## TEXT UNDER STUDY

FDA okays hearing aid with technology designed to reverse sensorineural hearing loss

By David H. Kirkwood 

LOS ANGELES–Last month, The Good Ear introduced the Better Hearing iPhone app. The app, which costs $4.99, contains Threshold Sound Conditioning (TSC), a proprietary technology that the company says can actually reverse users’ hearing loss. (For more, see my earlier post on Hearing News Watch.)

Just a few weeks later, the Los Angeles-based company announced that it has received clearance from the Food and Drug Administration (FDA) to market a hearing aid that also contains TSC.

However, while the newly approved hearing aid is called the TSC-i48, the FDA did not determine (nor was it asked to determine) if it was capable of improving wearers’ unaided hearing. Instead, the agency approved the device as an air conduction hearing aid, using the 510(k) process. That means that it found the product to be “substantially equivalent” in safety and effectiveness to other air-conduction hearing aids that it has previously approved.

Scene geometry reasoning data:
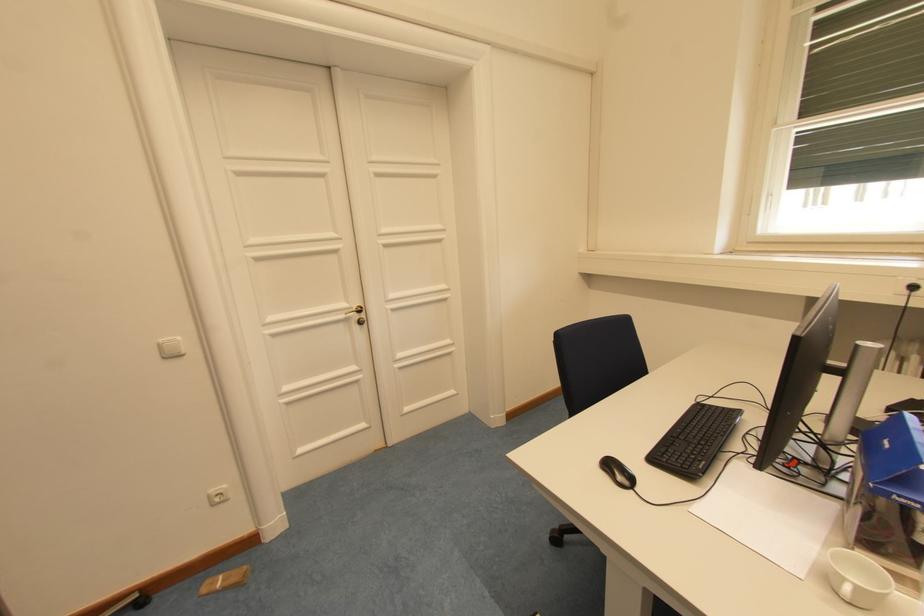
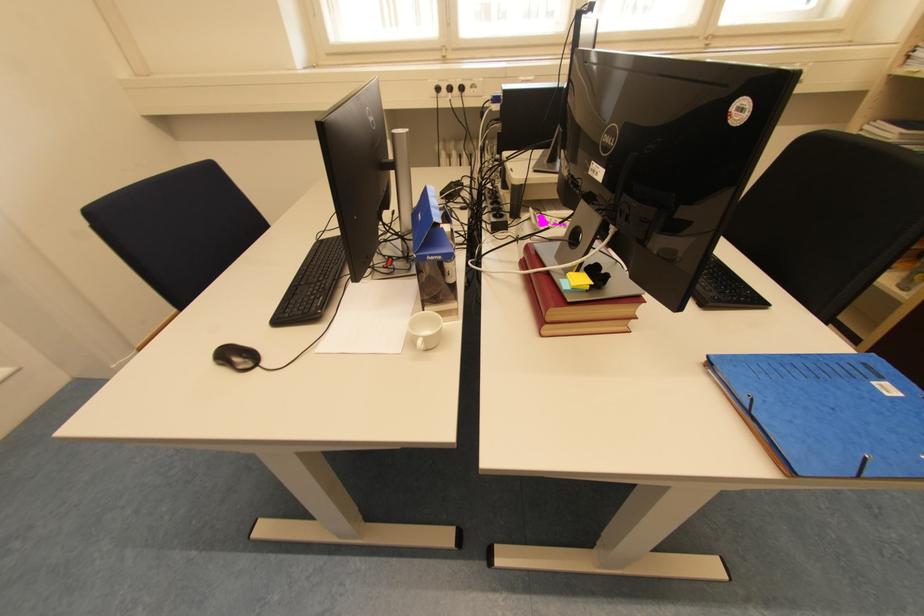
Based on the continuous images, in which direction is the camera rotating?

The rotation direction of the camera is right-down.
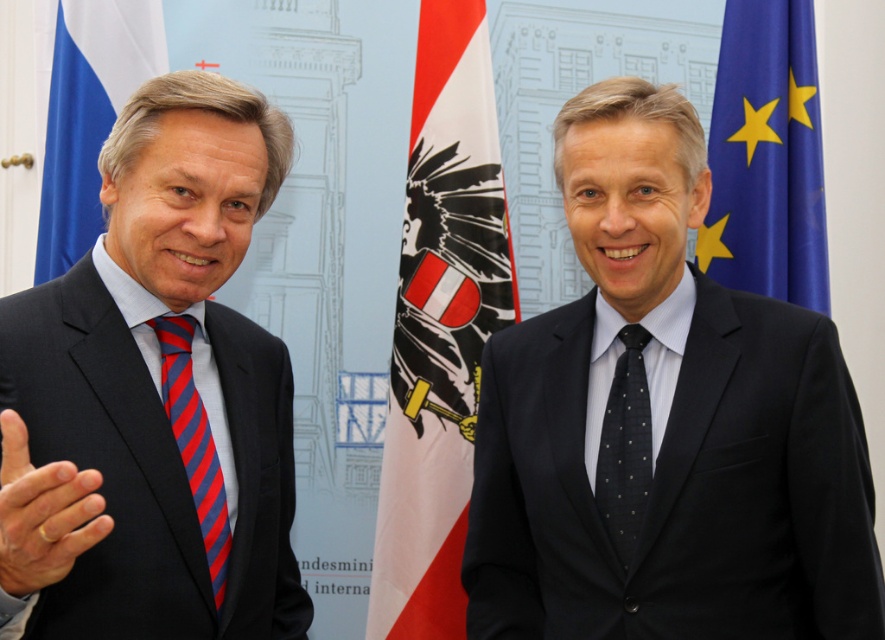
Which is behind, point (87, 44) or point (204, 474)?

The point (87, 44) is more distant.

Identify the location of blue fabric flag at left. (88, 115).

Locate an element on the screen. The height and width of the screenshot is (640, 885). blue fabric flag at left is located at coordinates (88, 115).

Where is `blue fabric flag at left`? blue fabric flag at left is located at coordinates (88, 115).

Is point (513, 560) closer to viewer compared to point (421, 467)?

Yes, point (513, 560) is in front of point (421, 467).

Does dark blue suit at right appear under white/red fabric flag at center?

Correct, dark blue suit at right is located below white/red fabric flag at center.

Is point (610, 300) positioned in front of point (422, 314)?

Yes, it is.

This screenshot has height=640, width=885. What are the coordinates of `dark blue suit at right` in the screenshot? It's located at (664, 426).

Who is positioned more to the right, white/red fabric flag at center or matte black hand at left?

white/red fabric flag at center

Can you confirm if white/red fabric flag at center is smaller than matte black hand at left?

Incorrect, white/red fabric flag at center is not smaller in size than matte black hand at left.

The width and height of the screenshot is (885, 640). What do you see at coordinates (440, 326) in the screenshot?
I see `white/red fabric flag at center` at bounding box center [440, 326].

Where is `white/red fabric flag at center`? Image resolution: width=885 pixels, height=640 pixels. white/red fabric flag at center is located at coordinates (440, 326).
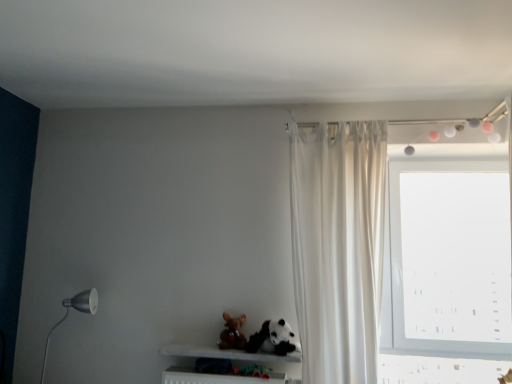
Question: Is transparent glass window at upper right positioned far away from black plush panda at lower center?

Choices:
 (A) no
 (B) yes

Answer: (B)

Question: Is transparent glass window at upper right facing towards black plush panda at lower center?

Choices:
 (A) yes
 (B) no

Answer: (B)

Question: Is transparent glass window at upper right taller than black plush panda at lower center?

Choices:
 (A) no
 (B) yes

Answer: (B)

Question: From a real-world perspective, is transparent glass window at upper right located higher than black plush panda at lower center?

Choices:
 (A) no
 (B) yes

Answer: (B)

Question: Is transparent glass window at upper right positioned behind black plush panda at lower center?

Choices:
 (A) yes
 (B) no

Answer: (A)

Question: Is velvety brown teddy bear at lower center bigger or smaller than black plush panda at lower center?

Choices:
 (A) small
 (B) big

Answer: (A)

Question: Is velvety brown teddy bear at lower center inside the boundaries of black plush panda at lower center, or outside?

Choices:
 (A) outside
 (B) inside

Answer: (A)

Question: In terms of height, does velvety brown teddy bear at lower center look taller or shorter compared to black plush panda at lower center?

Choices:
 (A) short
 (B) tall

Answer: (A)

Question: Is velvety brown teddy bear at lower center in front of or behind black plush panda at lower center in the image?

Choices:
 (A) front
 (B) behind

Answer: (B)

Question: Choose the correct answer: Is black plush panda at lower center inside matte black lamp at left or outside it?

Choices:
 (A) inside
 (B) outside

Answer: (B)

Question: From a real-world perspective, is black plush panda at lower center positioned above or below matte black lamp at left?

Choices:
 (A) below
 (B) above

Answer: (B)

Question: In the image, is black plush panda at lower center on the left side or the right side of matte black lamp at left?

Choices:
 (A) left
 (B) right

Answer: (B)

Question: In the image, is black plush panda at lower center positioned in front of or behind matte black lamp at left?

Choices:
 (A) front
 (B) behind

## WORK INSTRUCTION 1
Reproduce the passage of the hearing aid article from "However, while the" to "has previously approved.".
## WORK INSTRUCTION 2
Pick up the hearing aid article after its last sentence and continue it.

## REPLY 1
However, while the newly approved hearing aid is called the TSC-i48, the FDA did not determine (nor was it asked to determine) if it was capable of improving wearers’ unaided hearing. Instead, the agency approved the device as an air conduction hearing aid, using the 510(k) process. That means that it found the product to be “substantially equivalent” in safety and effectiveness to other air-conduction hearing aids that it has previously approved.

## REPLY 2
Kihong Bae, CEO of The Good Ear, told Hearing News Watch that his company hopes to begin selling the TSC-i48 in this country near the end of this year or in early 2013. It also plans to introduce it in China, probably later in 2012.

Bae said that the instruments will be sold through audiologists and hearing aid specialists, at least initially. He added, “We are also thinking about direct-to-consumer (online) distribution.” Prices for the TSC-i48, which currently comes in only the behind-the-ear style, have not yet  been set, but, said Bae, “Most likely it will be priced like a regular hearing aid.”

The new hearing aid is currently undergoing clinical trials conducted by Stanford University/Palo Alto Medical Foundation. If these trials demonstrate that Threshold Sound Conditioning can, as The Good Ear contends, reduce hearing loss caused by damaged hair cells, the company will seek FDA approval to make this claim for the TSC-i48. Until then, Bae said, “We cannot openly advertise it as something that will ‘improve hearing’. We plan to market it as a hearing aid with a feature called TSC.”


  1. It would be interesting to find out how many people show signs of improved hearing after use for a period of time.

  2. Let’s look again at David’s original article titled “New iPhone app is said to improve users? hearing through targeted sound exposure” and the comments from two weeks ago:
    Hearing aid professionals see longtime hearing aid users who are “power junkies” craving much more gain & output than would be apparent from the audiogram, “so they can hear” (i.e. we hear with our brain).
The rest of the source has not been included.